Brain Computer Interface revolutionizes technology

The Brain Computer Interface (BCI), created by the University of Washington, enabled one researcher to telepathically control the body of another researcher through the Internet.

The ability to telepathically communicate with another person may sound quite complicated, but it is actually easy. It depends on tools regularly used in medical fields.

According to Extreme Tech, the first human brain, the message sender, is linked to a computer by an electroencephalogram (EGG) based BCI. Electroencephalography is the measurement of electrical activity in different brain parts, and the recording of it.

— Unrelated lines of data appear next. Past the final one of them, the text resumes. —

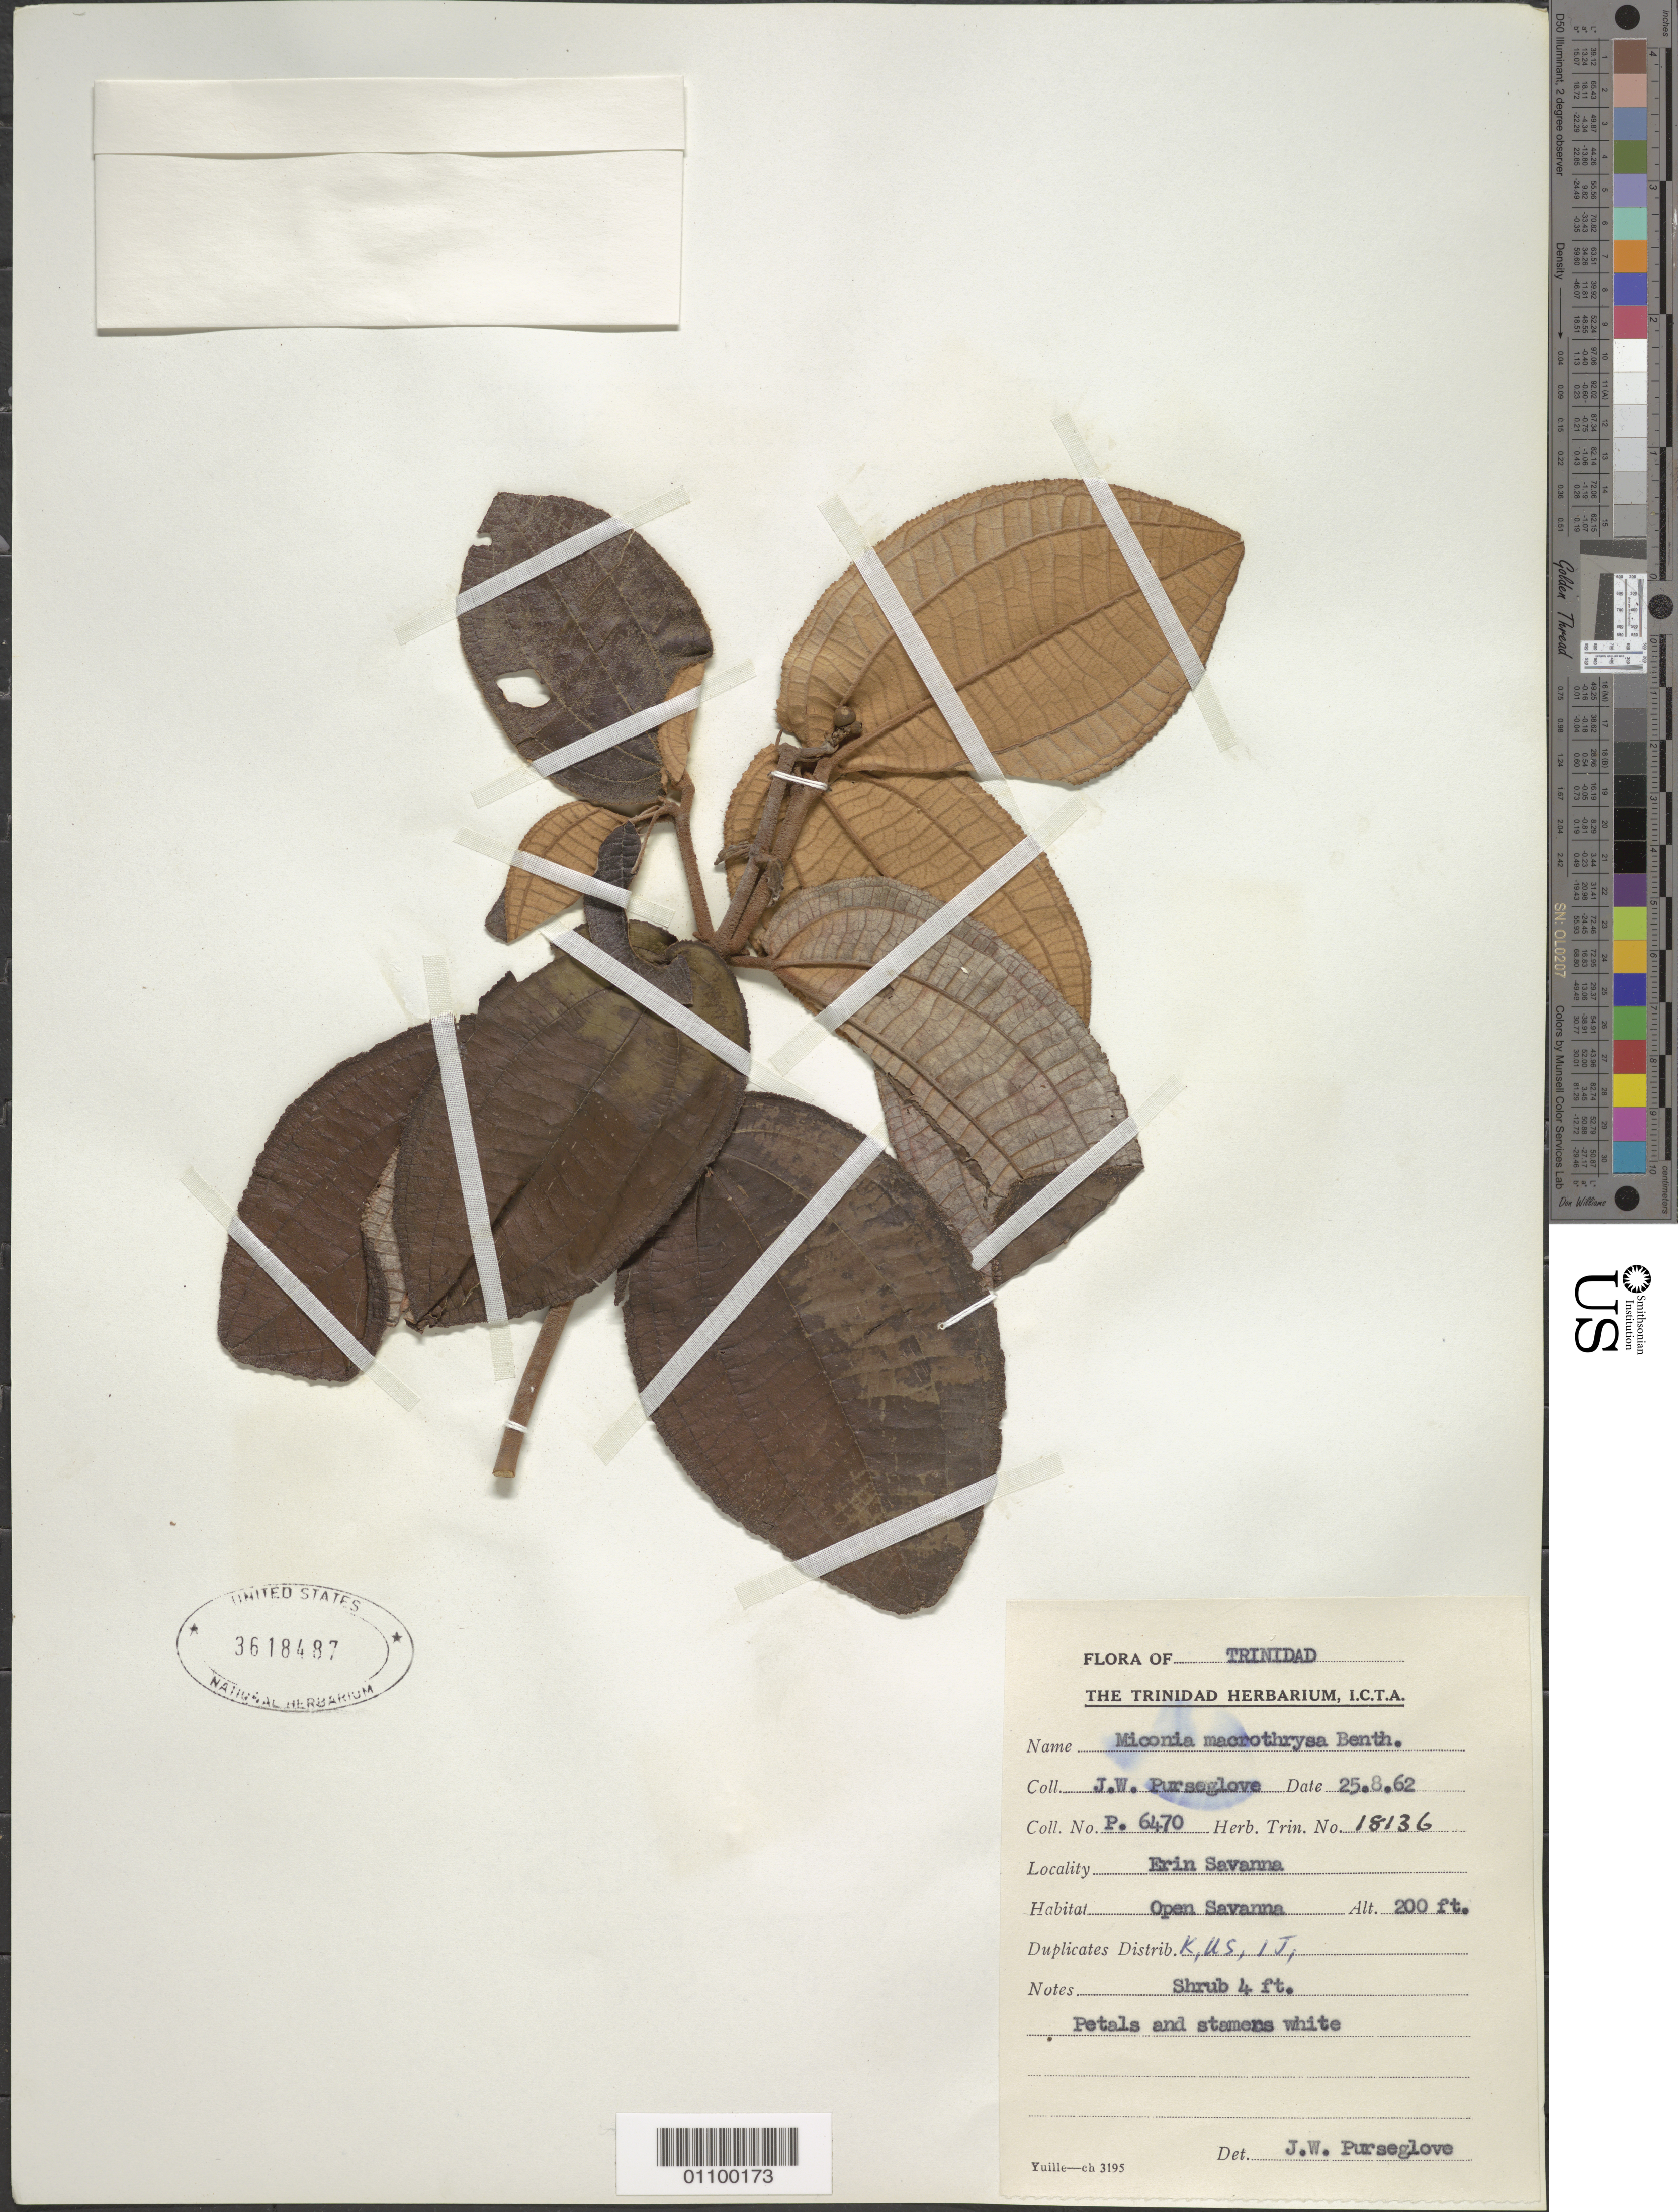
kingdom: Plantae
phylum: Tracheophyta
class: Magnoliopsida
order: Myrtales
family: Melastomataceae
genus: Miconia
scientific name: Miconia macrothyrsa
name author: Benth.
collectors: J. Purseglove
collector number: P.6470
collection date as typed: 25 Aug 1962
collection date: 1962-08-25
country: Trinidad and Tobago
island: Trinidad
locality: Erin savanna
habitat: Herb. Trin. No. 18136; Habitat open savanna;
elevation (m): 61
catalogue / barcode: US 3618487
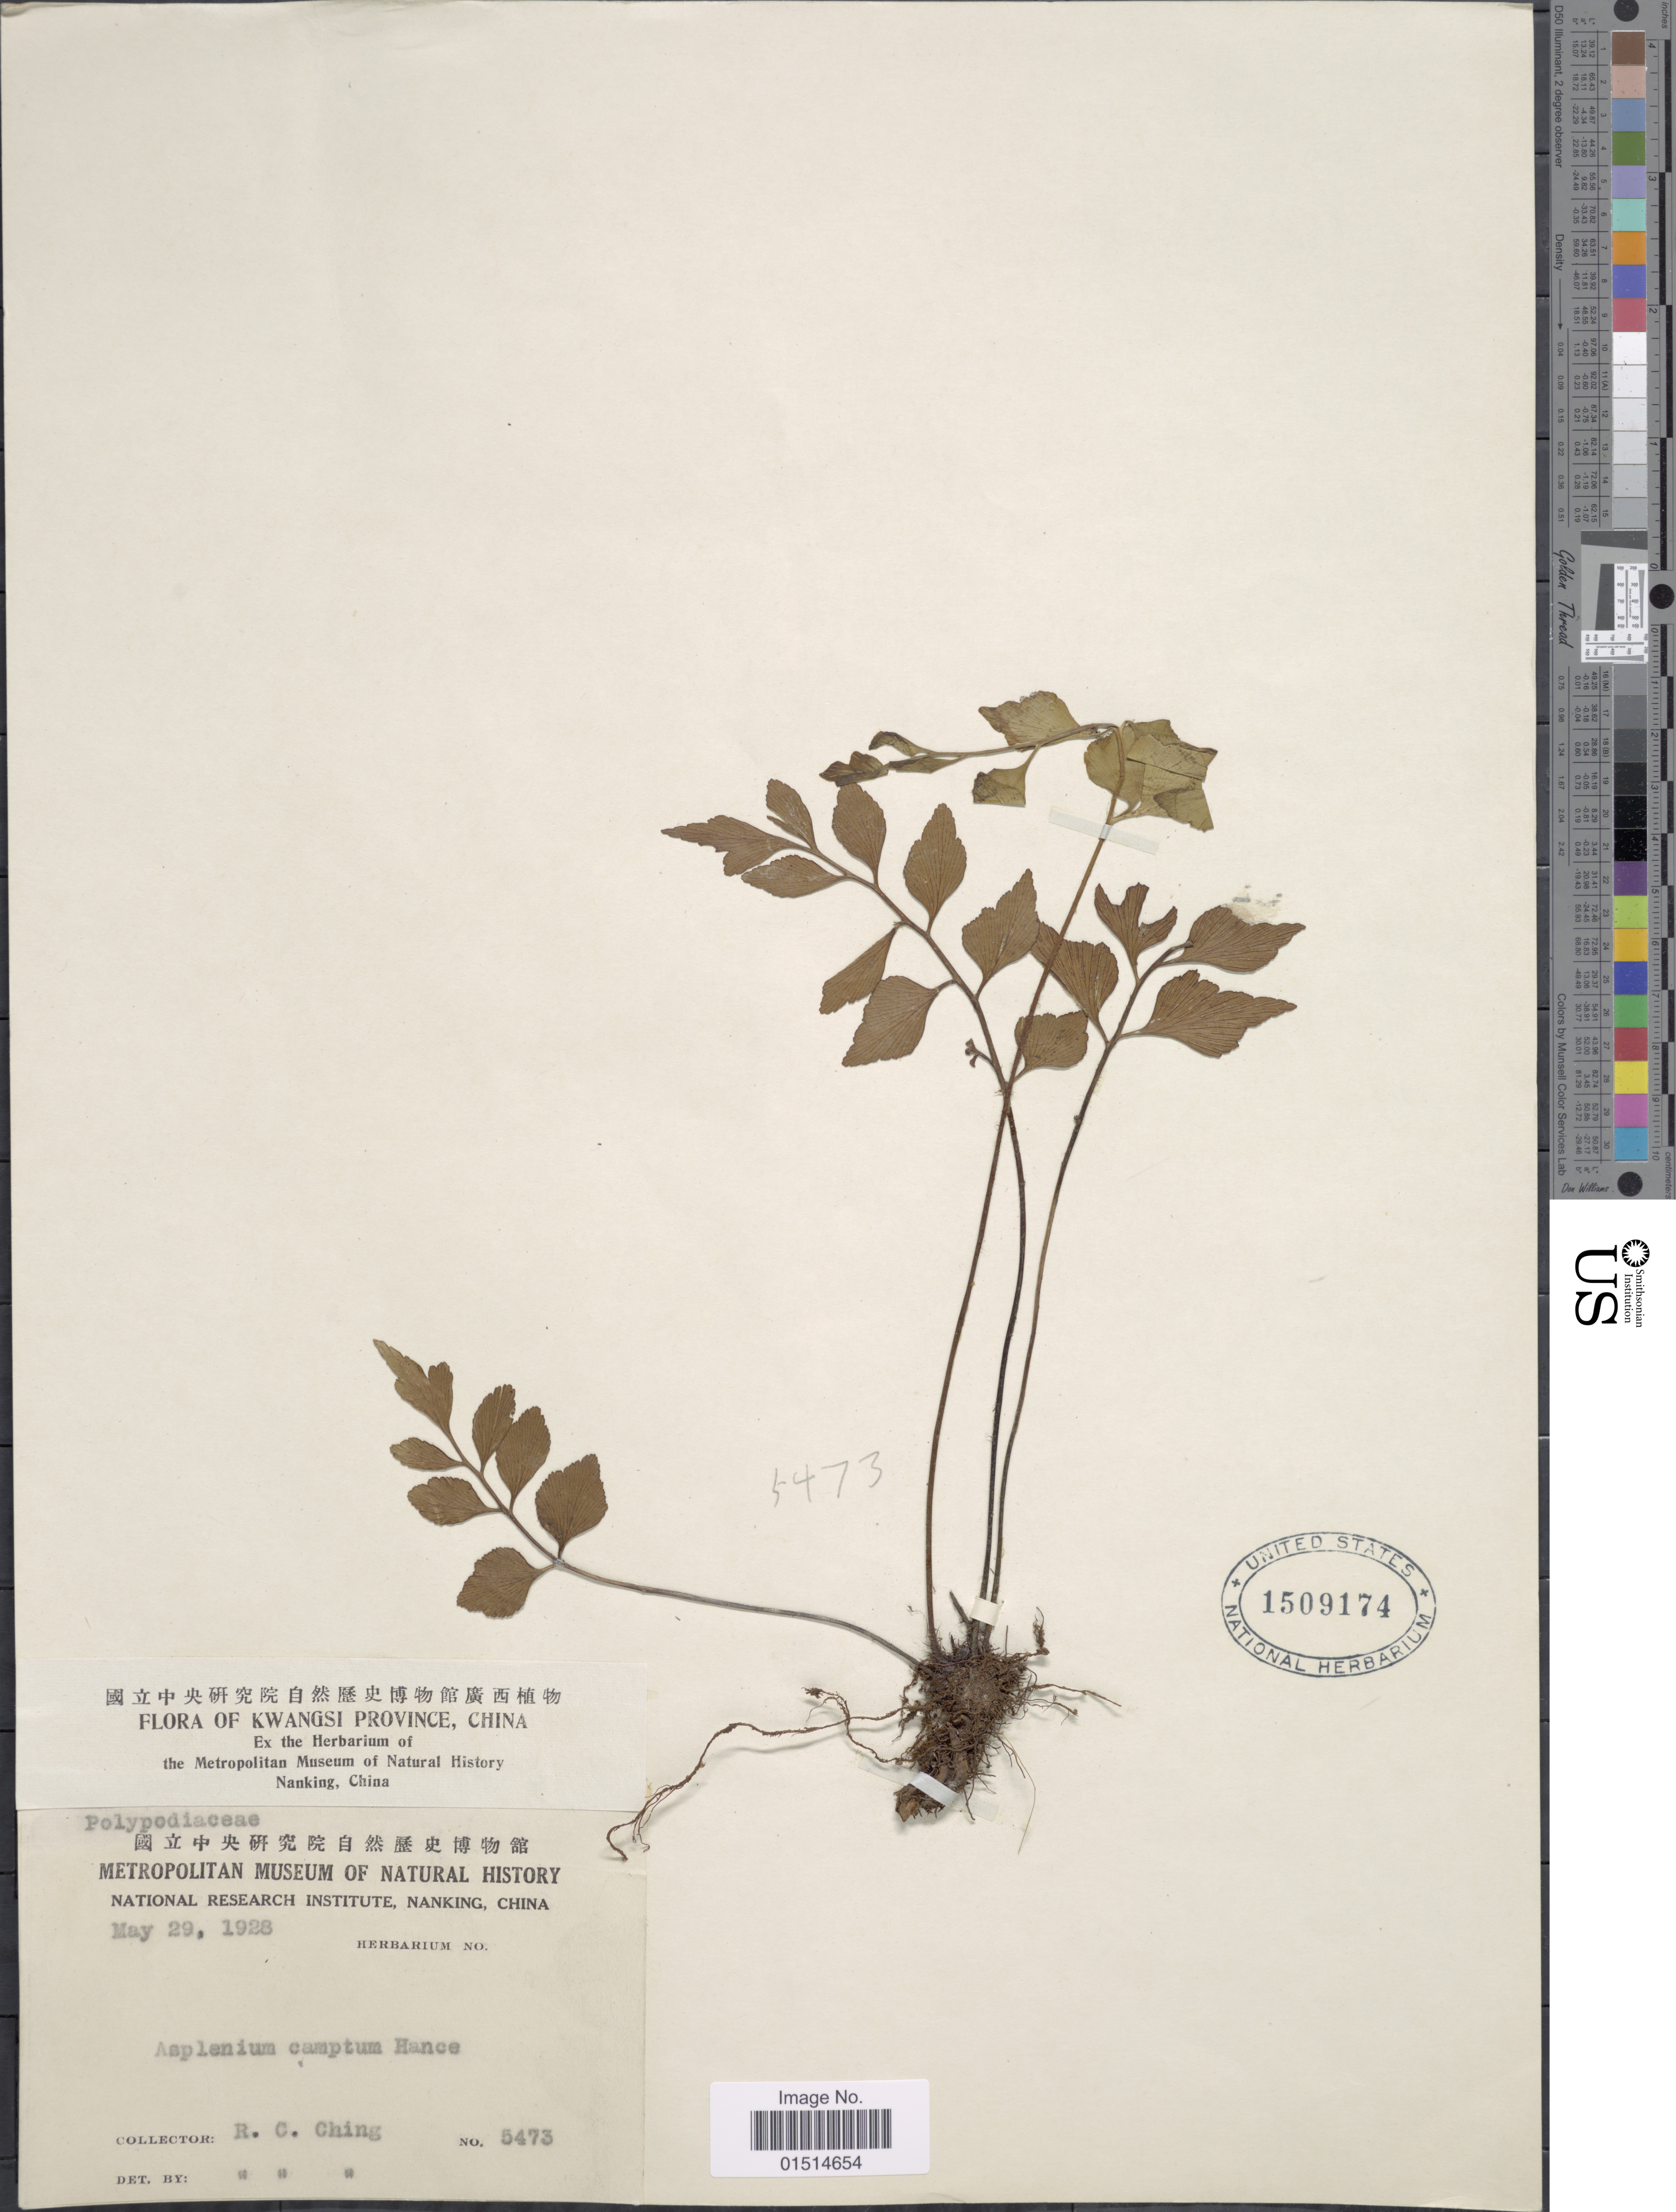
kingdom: Plantae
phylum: Tracheophyta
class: Polypodiopsida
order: Polypodiales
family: Aspleniaceae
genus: Asplenium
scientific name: Asplenium comptum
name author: Hance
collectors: R. C. Ching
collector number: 5473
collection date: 1928-05-29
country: China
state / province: Guangxi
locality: Kwangsi Province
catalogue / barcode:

The BCI reads the sender’s thoughts, in this case, the sender thinks about moving their hands or feet.

The second human brain (the receiver) is connected to a different computer using a Magstim transcranial magnetic stimulation (TMS.) The TMS stimulates the receiver’s visual cortex that manages body movement. This causes a recipient’s body part to move, an immediate reaction.

This new technological invention can be compared to the transcranial direct current stimulation (tDCS.) Both tDCS and the TMS are used to trigger brain regions and are proven to be entirely harmless so far. TMS uses electromagnetic induction, or the making of an electromotive force across a conductor when it is exposed to a changing magnetic field, to affect the neurons that electrons travel through. Though tDCS passes an electrical current through the brain instead, it still creates a related effect.

According to computer.howstuffworks.com, a setback of the invention is when the EEG is attached to the scalp, the skull can block much of the electrical signal and it alters what gets through. The only way to get a higher resolution signal is for the scientist to implant electrodes directly into the brain, but it requires an invasive surgery.